Daí começou uma briga acirrada na entrada daquele andar, onde ficava a recepcionista nua no aguardo dos clientes. Mais um amarelecido de escritório do Centro do Rio chegou, mas esse era diferente, já conhecido do lugar. Nunca soltava uma nota sequer, mas se roçava sobre as recepcionistas. Sua baba escorrendo pela língua viscosa de homem que vê mulheres como carnes era repugnante e suas mãos famintas, sedentas do sacrifício da puta: tudo isso era o anúncio da chegada de um porco
Eu e Durval partimos para cima do animal e o trucidamos, afinal não passava de mais um franguinho da Rio Branco.
Com a cara partida, fugiu no sentido do Largo da Carioca.
– Deixa estar, agora ele teve uma merecida lição.
– Sim!
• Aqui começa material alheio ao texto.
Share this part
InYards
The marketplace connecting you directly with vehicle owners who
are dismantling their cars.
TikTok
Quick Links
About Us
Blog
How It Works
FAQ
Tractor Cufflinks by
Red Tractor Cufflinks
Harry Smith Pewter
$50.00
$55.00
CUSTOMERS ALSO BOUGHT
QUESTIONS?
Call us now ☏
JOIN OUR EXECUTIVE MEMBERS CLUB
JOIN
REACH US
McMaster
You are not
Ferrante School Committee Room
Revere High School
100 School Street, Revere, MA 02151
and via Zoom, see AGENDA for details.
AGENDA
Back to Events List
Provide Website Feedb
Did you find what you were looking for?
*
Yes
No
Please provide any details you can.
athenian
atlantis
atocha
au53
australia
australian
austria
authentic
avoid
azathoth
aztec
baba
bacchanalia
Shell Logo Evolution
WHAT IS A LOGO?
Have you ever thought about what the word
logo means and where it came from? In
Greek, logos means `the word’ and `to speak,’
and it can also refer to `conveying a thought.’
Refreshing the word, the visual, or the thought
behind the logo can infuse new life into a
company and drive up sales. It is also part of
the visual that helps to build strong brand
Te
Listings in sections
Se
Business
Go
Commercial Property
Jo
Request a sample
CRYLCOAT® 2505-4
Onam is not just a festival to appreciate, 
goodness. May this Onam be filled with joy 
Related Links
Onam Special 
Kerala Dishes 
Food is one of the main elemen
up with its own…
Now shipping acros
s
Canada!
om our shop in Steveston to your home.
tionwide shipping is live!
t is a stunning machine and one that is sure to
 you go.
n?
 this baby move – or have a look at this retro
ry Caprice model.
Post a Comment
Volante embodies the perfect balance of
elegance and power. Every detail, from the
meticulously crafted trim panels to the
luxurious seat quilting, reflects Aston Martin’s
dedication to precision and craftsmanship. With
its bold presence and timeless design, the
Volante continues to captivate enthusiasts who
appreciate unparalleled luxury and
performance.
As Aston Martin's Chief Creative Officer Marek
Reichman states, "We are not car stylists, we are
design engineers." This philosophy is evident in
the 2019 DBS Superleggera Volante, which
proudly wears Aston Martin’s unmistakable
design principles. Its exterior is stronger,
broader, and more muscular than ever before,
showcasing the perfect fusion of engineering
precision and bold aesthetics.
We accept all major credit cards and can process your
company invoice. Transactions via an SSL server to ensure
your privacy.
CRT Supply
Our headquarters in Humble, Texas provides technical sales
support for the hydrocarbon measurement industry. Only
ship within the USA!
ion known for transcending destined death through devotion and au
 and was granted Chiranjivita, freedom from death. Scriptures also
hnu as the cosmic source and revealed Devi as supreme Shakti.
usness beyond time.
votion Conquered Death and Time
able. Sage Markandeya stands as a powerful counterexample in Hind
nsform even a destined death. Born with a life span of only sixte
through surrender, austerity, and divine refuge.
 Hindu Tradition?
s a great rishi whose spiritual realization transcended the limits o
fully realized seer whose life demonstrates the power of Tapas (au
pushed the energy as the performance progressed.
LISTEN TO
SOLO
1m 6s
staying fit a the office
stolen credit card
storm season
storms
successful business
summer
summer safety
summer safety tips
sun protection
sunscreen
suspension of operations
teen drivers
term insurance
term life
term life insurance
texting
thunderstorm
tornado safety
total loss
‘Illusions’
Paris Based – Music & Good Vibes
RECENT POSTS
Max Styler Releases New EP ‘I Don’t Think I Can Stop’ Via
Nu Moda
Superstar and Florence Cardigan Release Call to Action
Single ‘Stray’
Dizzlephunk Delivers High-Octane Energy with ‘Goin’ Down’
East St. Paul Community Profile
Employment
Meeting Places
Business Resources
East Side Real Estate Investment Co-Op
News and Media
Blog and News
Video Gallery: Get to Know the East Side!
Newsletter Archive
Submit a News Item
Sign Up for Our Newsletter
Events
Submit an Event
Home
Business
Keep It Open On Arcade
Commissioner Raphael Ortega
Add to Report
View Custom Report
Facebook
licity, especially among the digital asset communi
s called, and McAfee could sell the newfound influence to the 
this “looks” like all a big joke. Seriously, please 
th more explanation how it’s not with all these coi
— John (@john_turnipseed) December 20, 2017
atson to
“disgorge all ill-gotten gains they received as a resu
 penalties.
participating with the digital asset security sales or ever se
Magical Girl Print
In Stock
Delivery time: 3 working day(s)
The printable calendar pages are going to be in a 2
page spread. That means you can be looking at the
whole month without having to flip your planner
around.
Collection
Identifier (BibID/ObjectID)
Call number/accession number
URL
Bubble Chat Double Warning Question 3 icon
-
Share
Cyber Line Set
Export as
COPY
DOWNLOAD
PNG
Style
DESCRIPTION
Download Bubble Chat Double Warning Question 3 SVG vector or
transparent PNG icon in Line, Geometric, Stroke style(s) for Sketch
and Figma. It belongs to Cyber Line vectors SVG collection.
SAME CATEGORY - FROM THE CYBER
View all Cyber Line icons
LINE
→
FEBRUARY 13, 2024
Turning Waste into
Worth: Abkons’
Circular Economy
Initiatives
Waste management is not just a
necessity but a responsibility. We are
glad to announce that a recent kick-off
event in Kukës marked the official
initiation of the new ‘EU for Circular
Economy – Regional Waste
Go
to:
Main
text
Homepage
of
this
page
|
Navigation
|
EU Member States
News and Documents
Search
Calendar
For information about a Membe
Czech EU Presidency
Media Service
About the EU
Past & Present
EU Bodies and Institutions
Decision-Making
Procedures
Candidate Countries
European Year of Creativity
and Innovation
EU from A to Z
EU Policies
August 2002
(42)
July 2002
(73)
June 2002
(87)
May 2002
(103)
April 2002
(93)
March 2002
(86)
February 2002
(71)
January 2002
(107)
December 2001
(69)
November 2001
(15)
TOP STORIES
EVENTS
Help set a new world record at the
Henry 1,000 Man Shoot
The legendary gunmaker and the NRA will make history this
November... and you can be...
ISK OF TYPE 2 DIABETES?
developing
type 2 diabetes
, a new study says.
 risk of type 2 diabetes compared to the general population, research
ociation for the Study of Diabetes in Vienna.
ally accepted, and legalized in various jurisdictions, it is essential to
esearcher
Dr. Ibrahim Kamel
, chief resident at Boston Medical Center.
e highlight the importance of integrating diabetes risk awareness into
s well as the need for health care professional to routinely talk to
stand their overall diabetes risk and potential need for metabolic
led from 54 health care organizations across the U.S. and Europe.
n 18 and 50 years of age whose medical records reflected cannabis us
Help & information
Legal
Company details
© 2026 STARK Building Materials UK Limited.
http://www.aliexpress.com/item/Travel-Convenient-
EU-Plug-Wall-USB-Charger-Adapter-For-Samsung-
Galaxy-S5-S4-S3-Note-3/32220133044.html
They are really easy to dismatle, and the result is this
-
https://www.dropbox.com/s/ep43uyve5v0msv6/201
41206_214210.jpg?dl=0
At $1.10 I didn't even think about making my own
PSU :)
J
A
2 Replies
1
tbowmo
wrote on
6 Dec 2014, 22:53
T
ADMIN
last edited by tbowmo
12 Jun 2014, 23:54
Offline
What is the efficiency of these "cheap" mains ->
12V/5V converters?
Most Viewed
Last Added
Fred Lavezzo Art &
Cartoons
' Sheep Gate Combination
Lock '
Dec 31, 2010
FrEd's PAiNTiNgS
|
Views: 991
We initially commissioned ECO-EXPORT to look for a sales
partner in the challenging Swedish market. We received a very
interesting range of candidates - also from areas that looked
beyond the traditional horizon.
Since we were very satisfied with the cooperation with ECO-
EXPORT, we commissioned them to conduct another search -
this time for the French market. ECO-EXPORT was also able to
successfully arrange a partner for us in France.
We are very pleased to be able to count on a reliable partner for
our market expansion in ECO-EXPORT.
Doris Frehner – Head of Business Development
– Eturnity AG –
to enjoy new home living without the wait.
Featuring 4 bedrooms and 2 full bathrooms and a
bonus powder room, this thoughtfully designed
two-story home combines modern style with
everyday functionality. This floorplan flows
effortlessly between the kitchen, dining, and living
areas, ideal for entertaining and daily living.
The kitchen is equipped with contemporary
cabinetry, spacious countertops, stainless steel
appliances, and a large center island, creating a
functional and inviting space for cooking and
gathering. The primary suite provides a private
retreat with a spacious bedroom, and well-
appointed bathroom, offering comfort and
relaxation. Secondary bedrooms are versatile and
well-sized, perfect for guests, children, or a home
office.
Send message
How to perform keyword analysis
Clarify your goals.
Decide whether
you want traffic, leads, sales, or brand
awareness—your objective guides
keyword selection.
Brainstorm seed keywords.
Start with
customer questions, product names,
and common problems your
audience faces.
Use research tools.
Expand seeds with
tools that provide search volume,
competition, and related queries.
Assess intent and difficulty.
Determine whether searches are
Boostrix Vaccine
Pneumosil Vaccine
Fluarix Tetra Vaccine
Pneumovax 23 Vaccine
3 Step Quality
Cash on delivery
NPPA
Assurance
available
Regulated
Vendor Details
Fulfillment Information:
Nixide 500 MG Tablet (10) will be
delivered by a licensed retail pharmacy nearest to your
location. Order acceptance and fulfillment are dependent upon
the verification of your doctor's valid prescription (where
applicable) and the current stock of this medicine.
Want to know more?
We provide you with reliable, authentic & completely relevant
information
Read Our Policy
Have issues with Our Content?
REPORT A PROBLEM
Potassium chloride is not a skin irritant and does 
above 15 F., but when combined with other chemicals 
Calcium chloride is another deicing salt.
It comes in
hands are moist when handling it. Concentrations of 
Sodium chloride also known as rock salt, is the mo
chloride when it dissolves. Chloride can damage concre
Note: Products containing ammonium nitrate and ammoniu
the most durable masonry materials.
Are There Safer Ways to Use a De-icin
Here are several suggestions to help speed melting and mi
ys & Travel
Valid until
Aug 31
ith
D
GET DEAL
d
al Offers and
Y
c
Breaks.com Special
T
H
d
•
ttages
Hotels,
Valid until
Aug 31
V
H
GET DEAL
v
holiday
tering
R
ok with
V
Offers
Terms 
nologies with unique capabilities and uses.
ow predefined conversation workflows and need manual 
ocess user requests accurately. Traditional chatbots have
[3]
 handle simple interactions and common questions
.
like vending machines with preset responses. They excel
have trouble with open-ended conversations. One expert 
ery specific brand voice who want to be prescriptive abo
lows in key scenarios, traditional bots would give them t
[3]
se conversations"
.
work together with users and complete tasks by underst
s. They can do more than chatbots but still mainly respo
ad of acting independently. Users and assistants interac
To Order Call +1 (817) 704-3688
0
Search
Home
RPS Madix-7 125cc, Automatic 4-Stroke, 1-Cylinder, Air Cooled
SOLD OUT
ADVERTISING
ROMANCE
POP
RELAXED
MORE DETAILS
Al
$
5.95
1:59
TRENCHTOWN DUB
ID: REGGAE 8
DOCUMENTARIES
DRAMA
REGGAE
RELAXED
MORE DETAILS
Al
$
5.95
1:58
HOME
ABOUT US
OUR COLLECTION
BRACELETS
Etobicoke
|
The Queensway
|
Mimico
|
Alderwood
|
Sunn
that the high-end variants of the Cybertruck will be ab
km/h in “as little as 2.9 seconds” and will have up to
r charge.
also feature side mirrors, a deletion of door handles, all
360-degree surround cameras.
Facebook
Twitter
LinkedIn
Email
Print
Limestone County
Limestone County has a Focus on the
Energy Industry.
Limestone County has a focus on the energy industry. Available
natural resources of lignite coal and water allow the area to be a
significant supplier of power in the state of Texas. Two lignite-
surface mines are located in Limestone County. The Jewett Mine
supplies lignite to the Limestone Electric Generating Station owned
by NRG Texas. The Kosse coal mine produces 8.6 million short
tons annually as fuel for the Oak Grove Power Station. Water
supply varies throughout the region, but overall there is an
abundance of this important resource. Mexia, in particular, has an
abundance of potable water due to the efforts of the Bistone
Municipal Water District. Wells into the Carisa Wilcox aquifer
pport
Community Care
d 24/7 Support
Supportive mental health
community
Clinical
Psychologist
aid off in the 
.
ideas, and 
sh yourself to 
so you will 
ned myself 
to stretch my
Não se deve nunca babar no pescoço de uma mulher; isso é indigno de um homem e um desrespeito à jugular feminina.
– Que sabedoria, doutor, Por isso é que só trabalho com o senhor, tu sabe das coisa. Imagina lamber as giusguslar dos outro, rapaz!
Quando voltei para minha mesa da Brahma, Sayonara já tinha entrado de novo no Olimpo. Por causa daquele amarelo burocrático nojento eu a tinha perdido e outro frango estava conspurcando a pele solar da minha amada.
– Durval, você ainda tem umas prises de cocaína com você, aí?
– Sempre, meu rei; se dá dor de cabeça ou estômago, não tem remédio melhor!
– Me dá umas cinco, vou tirar Sayonara das mãos desse iconoclasta.
– Pô, chefe. Deve ser brabo esse negócio de iconouscrasta; deve ser pior do que 157, e mais: deve ser crime que se comete só contra putas: um crime putativo!
Tomado ainda pelo resquício de testosterona quando soquei a cara do malfeitor de prostitutas: chutei a porta do armário, que se quebrou tão facilmente que foi aí que me senti o próprio super-homem. Joguei as prises de cocaína na cara do frango e mandei que saísse e as leva-se como forma de compensação.
Imediatamente enlacei Sayonara; levantei-a no estilo de galã de novela das oito e, indiferente aos boquetes que vinha fazendo em sucessivos pênis, beijei-a apaixonadamente.
O Rio cidade do pecado, do tiro e da bunda, não era mais acolhedor para mim e minha rainha.
Juntei meus pertences do escritório (escova de dentes, cuecas, roupas em geral, além de documentos e pastas de processos – eu morava no escritório desde meu divórcio) e fui para a Bahia – eu e Sayonara.